'''

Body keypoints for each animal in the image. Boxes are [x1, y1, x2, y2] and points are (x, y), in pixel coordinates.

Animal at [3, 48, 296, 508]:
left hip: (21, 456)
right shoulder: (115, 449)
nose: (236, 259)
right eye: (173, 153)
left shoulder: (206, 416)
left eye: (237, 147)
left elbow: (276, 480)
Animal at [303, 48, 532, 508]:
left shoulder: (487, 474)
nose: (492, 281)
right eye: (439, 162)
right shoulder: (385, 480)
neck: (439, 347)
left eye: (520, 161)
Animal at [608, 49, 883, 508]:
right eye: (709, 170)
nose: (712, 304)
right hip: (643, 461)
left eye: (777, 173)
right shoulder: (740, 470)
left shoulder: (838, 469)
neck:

'''

Each line above that carries the string "shoulder" has to be returned.

SOLUTION TO THIS PROBLEM:
right shoulder: (115, 449)
left shoulder: (206, 416)
left shoulder: (487, 474)
right shoulder: (385, 480)
right shoulder: (740, 470)
left shoulder: (838, 469)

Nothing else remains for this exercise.